Jan 11 (Reuters) - The dollar index rose on Thursday following unexpectedly strong U.S. CPI and below-forecast jobless claims, but it pulled back from its highs as the initial rebound in Treasury yields faded amid a risk-off response from stocks.
Two-year Treasury yields swung from new intraday highs to negative territory as the S&P500 turned tail after nearly trading the 2021 record highs. Meanwhile, Fed rate cut pricing actually increased, somewhat at odds with the inflation data.
Comments from Cleveland Fed President Loretta Mester, who told Bloomberg TV that March was "probably" too early for a rate cut, failed to perk up Treasury yields. Mester also said she expects inflation will continue to fall this year and Thursday's inflation didn't change her view of where the Fed is on policy.
Comments from Richmond Fed President Tom Barkin also suggested more progress is needed on inflation.
EUR/USD's initial rally on the U.S. data was roundly rejected exactly at 1.1000, but the subsequent slide to 1.0930 brought buyers by the kijun and 30-day moving average.
At this point in New York afternoon trading EUR/USD is down 0.14%, as normally supportive higher 2-year bund-Treasury yield spreads were offset by demand for the haven dollar.
Germany's IfW Kiel's trade policy research centre institute on Thursday said its trade indicator showed how Red Sea attacks were weighing more on European Union trade than the U.S.
USD/JPY rose 0.1%, but was off earlier 146.41 highs that pierced key resistance at 146.00/10, the Dec. 13 dovish Fed day high and 50% of the November-December collapse. A close above those hurdles could put in play the 61.8% and 100-DMA at 147.47/39.
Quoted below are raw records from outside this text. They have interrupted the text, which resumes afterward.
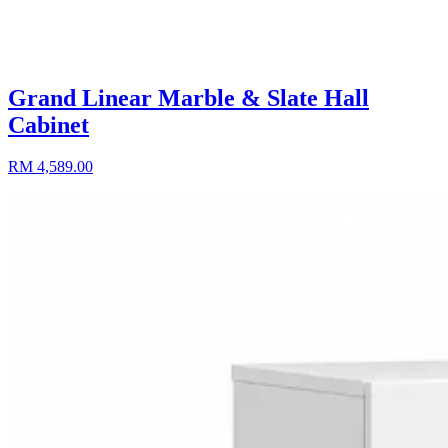
Grand Linear Marble & Slate Hall
Cabinet
RM 4,589.00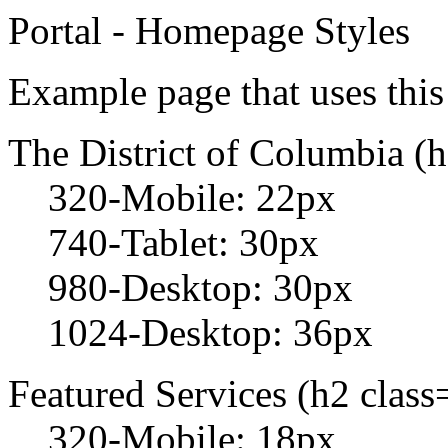
Portal - Homepage Styles
Example page that uses this 
The District of Columbia (h1
320-Mobile: 22px
740-Tablet: 30px
980-Desktop: 30px
1024-Desktop: 36px
Featured Services (h2 class=
320-Mobile: 18px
Thursday's 145 low by prior resistance now offers good support.
Sterling was flat, with Thursday's highs again coming up short of December's 1.2925 trend high, though initial losses due the U.S. data then retraced. The macro focus now shifts to UK CPI and U.S. retail sales release on Dec. 17.
Aussie fell 0.5% amid risk-off flows and variousgeopoliticalrisks.
Friday's data features China inflation, trade, total social financing and FDI before U.S. overall and core PPI forecast 0.1% and 0.2% month-on-month.